Der Gouverneur von Florida, Rick Scott, hat bei Präsident Donald Trump den Ausruf des Notstands für Florida beantragt. In mehreren Bezirken des US-Bundesstaates müssen Anwohner und Urlauber ihre Unterkünfte verlassen, Schulen bleiben geschlossen.

Florida bereitet sich auf die Ankunft von Hurrikan „Michael“ vor, der nur wenige Wochen nach Hurrikan „Florence“ auf die Ostküste der USA zusteuert. Am Montagabend wurde der Wirbelsturm in die Kategorie 1 mit Windgeschwindigkeiten bis zu 150 Kilometern pro Stunde hochgestuft. Bis er die USA erreicht, könnte er sich aber zu einem Hurrikan der Kategorie 2 entwickeln, so „CNN“.

Hurrikanwarnungen in den USA

Das National Hurricane Center hat Hurrikanwarnungen für die nordöstliche Golfküste herausgegeben. Das Zentrum des Hurrikans soll voraussichtlich am Mittwoch auf Land treffen und über den Landzipfel von Florida oder die ebenfalls in Florida gelegene Region Big Bend ziehen.
------------------------------------------------
_Arbeitsaufträge_
1. Beantworte zum Text über Hurrikan „Michael“:
(a) Bei wem hat Rick Scott den Ausruf des Notstands für Florida beantragt?
(b) In welche Kategorie wurde der Wirbelsturm am Montagabend hochgestuft?
(c) An welchem Tag soll das Zentrum des Hurrikans voraussichtlich auf Land treffen?
2. Wie geht der Text über Hurrikan „Michael“ nach seinem letzten Satz weiter? Schreibe eine Fortsetzung.
Die Einträge stammen aus einer anderen Quelle.

[Datensätze aus einer Datenquelle]
------------------------------------------------
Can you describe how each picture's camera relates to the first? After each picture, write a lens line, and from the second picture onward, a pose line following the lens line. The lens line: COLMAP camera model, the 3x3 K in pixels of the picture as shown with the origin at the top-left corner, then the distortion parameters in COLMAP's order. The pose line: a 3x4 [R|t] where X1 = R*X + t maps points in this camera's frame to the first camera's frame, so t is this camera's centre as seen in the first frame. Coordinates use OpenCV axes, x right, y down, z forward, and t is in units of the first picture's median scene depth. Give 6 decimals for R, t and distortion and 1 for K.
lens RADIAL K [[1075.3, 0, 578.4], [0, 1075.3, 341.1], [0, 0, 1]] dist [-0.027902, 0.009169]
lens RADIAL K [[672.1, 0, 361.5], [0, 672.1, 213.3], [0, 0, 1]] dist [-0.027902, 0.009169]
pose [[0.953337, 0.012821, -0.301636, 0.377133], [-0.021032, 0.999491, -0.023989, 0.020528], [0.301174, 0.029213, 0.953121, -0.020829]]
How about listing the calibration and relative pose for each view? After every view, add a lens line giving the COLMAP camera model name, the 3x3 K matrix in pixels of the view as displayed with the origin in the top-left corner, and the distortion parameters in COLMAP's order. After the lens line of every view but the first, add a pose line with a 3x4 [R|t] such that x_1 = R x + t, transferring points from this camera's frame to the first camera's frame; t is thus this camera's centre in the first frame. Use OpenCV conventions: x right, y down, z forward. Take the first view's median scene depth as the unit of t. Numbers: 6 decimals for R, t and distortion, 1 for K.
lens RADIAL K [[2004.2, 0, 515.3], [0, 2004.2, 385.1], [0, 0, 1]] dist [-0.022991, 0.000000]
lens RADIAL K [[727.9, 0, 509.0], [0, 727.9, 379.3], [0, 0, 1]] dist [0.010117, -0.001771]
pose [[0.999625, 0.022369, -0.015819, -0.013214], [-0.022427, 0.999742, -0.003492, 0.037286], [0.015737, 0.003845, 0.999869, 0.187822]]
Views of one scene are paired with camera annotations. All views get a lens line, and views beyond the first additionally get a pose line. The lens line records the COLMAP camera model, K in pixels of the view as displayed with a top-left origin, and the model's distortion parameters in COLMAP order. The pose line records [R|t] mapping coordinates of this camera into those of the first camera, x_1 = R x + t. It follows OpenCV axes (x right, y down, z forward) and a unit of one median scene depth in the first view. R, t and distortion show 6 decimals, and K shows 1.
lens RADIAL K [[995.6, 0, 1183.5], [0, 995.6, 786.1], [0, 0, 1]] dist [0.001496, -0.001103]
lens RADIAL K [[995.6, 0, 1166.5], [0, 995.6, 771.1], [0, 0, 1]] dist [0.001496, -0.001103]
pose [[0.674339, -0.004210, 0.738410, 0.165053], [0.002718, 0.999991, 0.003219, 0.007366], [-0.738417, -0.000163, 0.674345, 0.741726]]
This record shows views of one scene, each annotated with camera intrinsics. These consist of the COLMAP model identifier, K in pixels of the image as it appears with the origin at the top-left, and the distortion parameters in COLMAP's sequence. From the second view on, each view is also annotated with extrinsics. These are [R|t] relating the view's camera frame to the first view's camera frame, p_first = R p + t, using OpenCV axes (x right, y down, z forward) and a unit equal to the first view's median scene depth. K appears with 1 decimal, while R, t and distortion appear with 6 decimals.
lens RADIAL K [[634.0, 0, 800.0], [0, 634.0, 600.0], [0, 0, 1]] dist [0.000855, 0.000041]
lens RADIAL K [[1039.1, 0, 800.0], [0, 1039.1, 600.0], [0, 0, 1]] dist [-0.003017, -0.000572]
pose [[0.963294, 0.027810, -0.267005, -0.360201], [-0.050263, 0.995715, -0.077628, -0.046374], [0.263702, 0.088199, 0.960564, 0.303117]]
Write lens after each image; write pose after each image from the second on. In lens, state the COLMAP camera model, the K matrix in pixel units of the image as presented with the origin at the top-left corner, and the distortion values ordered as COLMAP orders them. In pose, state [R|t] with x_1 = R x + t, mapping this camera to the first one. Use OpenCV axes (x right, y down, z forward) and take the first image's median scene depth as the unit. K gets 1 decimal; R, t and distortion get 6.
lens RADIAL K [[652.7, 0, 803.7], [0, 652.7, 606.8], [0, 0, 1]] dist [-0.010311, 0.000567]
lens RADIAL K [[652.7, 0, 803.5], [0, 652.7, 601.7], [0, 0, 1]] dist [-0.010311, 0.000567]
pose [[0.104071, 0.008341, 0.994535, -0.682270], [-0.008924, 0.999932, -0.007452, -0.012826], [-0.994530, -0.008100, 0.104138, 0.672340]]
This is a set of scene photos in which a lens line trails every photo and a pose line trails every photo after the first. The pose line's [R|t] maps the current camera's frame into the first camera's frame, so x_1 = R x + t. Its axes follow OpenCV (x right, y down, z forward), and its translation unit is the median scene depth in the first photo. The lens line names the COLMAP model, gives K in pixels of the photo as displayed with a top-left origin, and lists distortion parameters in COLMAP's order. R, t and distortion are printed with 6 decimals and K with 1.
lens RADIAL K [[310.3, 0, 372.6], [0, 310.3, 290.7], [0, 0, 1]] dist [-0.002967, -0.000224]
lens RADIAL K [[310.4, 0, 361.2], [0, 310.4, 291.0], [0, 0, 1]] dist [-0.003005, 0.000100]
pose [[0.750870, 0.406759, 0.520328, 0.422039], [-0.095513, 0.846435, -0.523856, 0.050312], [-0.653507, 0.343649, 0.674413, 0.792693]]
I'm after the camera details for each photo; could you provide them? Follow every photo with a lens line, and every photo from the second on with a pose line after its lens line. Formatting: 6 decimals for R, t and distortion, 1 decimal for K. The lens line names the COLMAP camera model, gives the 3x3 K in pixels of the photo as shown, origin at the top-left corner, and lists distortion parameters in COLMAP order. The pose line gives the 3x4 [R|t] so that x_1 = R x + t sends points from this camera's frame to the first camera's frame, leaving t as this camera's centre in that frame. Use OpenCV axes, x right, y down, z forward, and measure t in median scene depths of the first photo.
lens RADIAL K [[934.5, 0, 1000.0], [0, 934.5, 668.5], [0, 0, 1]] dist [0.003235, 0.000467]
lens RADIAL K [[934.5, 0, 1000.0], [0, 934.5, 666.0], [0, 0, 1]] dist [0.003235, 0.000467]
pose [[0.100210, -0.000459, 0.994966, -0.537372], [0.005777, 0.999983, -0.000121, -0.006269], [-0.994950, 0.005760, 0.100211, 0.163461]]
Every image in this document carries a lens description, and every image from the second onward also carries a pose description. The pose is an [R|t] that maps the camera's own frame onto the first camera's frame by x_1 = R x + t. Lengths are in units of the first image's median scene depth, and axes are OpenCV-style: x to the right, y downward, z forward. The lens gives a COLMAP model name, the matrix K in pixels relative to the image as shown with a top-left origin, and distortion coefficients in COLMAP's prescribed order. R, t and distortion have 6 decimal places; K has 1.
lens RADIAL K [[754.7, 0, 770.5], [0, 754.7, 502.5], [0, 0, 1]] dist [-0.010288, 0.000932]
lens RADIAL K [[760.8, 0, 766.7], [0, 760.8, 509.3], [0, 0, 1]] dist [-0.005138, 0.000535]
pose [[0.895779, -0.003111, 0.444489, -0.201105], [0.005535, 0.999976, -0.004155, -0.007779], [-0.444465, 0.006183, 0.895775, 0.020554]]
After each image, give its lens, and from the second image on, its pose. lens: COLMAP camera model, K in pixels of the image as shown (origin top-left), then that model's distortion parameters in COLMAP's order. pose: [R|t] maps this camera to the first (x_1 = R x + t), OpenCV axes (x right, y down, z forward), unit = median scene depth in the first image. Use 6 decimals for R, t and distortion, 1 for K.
------------------------------------------------
_Schriftliche Antworten_
1.
(a) Bei Präsident Donald Trump.
(b) In die Kategorie 1, mit Windgeschwindigkeiten bis zu 150 Kilometern pro Stunde.
(c) Am Mittwoch.

2.
In seinem weiteren Verlauf soll der Hurrikan Mittwochnacht und Donnerstag durch die südöstlichen US-Staaten, also Alabama, Georgia, North und South Carolina ziehen. Für die Carolina-Bundesstaaten und Florida warnt das Hurricane Center vor lebensgefährlichen Sturmfluten.

Hurrikan „Michael“ auch in Kuba und Mexiko spürbar

Auch Kuba und Mexiko werden in den kommenden Tagen die Auswirkungen des Hurrikans weiterhin zu spüren bekommen. Im Westen Kubas und im Nordosten der mexikanischen Yucatán-Halbinsel werden dem „Express“ zufolge starke Regenfälle und Sturmfluten erwartet.